[Stored data entries]
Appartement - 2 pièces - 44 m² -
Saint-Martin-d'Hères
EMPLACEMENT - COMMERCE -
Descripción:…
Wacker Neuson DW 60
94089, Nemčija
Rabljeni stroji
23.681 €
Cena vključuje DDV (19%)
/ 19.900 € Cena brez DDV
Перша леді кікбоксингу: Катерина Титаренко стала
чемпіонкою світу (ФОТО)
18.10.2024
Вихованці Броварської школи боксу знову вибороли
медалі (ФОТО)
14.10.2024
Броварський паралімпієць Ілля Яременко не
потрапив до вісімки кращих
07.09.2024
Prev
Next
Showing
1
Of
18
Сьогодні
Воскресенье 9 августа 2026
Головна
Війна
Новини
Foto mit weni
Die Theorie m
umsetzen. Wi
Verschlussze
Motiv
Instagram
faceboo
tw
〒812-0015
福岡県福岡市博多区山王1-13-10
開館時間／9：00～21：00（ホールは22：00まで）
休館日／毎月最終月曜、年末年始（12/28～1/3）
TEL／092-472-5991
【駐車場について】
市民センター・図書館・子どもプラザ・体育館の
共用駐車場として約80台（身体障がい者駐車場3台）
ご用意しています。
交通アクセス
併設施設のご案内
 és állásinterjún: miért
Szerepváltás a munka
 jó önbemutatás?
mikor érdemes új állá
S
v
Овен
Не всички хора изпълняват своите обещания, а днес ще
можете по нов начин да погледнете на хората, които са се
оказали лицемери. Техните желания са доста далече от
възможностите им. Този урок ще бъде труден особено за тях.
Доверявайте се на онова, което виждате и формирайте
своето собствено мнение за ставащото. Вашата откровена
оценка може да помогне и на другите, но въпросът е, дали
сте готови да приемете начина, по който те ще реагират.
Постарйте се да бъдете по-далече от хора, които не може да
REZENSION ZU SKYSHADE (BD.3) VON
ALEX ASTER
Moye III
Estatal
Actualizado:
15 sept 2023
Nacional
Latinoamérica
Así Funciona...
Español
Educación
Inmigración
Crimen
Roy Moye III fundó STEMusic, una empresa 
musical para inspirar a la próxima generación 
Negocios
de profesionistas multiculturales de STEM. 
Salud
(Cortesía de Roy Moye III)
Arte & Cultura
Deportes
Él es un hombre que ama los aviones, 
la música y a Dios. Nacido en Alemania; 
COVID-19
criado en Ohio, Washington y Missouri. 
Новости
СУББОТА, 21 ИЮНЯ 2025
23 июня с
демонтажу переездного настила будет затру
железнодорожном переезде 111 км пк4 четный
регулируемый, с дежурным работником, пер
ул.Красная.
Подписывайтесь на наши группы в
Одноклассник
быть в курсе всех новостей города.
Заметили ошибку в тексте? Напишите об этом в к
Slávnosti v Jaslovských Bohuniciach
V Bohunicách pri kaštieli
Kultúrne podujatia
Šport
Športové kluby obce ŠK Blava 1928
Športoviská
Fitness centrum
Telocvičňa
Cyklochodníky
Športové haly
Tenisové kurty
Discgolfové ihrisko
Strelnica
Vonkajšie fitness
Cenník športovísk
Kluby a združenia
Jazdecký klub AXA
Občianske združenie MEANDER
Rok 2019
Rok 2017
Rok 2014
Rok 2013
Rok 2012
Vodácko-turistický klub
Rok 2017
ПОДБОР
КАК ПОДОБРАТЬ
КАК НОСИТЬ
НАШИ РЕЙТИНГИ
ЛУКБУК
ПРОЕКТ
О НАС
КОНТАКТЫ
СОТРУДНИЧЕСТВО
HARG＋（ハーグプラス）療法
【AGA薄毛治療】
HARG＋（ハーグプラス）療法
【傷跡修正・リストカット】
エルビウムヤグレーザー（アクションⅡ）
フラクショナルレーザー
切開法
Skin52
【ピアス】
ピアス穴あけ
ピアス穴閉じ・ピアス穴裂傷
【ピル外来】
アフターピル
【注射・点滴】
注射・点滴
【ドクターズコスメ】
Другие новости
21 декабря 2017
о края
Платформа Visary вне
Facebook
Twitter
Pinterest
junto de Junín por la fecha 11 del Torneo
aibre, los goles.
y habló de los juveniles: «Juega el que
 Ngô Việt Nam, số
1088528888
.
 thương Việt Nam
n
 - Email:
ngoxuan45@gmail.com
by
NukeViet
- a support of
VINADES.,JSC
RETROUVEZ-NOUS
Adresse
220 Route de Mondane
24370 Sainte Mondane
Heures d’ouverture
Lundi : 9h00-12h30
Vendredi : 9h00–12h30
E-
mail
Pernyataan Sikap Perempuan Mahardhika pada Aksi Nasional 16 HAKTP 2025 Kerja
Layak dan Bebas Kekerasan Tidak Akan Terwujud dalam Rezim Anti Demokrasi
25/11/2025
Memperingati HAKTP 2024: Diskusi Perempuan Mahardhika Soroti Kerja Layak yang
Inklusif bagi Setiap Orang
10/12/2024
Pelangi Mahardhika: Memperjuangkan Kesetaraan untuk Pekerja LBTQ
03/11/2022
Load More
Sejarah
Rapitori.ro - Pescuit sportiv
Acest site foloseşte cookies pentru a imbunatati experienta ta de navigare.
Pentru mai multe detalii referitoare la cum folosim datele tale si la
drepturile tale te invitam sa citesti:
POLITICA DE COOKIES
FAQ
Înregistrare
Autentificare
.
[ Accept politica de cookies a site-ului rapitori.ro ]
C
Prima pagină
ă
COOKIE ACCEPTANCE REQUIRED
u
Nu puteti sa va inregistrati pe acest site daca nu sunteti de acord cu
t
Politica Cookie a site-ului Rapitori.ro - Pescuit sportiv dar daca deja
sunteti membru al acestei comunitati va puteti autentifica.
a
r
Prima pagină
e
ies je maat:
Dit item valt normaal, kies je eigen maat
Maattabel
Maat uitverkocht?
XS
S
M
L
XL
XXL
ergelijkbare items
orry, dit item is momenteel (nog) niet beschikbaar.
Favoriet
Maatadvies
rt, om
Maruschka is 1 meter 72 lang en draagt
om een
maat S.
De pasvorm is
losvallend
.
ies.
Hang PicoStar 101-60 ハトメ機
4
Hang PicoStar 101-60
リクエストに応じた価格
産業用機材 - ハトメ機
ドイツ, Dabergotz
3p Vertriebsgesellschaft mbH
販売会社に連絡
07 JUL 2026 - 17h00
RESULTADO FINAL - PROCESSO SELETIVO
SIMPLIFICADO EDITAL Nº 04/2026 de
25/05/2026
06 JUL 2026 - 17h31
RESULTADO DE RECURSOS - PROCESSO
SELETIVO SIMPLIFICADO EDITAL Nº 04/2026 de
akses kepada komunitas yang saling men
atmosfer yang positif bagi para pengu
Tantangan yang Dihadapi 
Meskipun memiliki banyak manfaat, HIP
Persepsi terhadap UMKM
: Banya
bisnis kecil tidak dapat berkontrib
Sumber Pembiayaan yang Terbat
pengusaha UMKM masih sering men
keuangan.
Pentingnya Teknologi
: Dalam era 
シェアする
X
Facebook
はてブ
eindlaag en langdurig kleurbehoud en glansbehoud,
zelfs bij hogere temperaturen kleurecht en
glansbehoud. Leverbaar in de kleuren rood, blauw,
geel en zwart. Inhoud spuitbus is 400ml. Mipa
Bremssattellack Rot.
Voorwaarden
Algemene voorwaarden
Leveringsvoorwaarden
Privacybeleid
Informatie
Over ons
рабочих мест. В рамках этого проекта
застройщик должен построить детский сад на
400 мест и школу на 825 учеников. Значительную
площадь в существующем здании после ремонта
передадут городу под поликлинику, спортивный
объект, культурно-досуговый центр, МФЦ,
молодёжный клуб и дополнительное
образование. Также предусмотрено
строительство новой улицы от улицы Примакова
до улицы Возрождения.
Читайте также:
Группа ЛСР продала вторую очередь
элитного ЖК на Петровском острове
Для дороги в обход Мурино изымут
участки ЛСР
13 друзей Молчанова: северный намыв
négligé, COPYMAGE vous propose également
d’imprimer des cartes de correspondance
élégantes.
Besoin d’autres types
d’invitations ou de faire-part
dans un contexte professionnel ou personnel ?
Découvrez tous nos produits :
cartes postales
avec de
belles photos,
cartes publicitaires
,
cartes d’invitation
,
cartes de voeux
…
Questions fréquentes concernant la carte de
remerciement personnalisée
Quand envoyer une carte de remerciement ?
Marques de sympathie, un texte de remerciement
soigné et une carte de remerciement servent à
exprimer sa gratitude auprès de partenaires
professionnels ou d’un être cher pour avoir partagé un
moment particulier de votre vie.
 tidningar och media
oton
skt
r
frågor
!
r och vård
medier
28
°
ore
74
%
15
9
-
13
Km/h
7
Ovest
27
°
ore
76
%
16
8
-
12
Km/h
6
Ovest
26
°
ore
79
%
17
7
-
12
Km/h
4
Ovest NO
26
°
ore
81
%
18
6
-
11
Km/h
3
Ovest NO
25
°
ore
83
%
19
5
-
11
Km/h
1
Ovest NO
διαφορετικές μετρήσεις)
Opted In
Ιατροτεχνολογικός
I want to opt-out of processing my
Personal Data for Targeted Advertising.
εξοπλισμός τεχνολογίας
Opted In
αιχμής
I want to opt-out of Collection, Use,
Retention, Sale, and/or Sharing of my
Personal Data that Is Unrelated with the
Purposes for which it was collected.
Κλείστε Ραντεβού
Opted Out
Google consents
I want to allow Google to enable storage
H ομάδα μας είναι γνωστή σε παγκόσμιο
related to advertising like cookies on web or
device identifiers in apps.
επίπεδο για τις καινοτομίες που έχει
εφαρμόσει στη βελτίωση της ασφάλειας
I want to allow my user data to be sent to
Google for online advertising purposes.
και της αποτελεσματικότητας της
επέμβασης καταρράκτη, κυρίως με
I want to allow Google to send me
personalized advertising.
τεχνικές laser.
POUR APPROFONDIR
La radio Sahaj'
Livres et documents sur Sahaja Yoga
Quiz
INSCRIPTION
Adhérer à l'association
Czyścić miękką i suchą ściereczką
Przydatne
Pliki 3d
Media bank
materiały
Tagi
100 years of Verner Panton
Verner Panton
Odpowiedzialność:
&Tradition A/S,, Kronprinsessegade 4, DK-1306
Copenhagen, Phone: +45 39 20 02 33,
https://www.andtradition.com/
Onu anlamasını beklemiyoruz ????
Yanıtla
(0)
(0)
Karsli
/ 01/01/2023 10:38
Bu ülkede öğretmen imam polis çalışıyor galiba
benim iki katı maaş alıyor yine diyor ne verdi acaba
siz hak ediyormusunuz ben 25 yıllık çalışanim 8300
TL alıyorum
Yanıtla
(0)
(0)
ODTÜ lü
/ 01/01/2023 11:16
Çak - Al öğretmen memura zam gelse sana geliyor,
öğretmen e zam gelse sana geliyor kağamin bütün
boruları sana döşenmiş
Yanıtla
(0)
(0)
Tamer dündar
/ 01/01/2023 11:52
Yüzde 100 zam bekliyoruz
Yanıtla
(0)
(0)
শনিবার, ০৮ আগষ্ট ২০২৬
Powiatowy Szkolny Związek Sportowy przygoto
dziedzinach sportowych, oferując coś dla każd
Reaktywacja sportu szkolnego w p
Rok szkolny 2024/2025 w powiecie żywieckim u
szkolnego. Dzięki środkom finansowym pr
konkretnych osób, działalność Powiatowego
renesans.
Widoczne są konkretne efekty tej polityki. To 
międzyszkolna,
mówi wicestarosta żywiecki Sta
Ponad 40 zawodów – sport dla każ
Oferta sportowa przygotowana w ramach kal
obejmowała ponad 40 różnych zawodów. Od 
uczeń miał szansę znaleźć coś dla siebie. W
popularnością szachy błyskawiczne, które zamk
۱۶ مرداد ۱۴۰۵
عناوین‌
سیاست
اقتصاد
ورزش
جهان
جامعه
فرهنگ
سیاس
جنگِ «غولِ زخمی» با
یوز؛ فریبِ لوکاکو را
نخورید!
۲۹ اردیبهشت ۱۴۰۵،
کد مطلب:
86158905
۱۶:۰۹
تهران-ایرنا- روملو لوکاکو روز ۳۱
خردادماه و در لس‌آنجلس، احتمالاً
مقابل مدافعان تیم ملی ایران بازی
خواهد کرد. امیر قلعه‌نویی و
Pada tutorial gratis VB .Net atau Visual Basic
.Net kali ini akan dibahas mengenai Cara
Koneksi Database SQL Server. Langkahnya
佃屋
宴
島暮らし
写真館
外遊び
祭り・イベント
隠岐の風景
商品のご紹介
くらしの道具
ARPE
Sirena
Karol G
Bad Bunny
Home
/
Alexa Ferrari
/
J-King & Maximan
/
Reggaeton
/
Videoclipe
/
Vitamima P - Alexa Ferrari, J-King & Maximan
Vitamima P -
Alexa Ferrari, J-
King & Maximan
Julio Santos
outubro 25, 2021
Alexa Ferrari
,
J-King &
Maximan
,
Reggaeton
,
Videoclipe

[AIM OF THE EXERCISE] From the data above, copy each line with the string "PicoStar" in it.

[RESPONSE AREA]
Hang PicoStar 101-60 ハトメ機
Hang PicoStar 101-60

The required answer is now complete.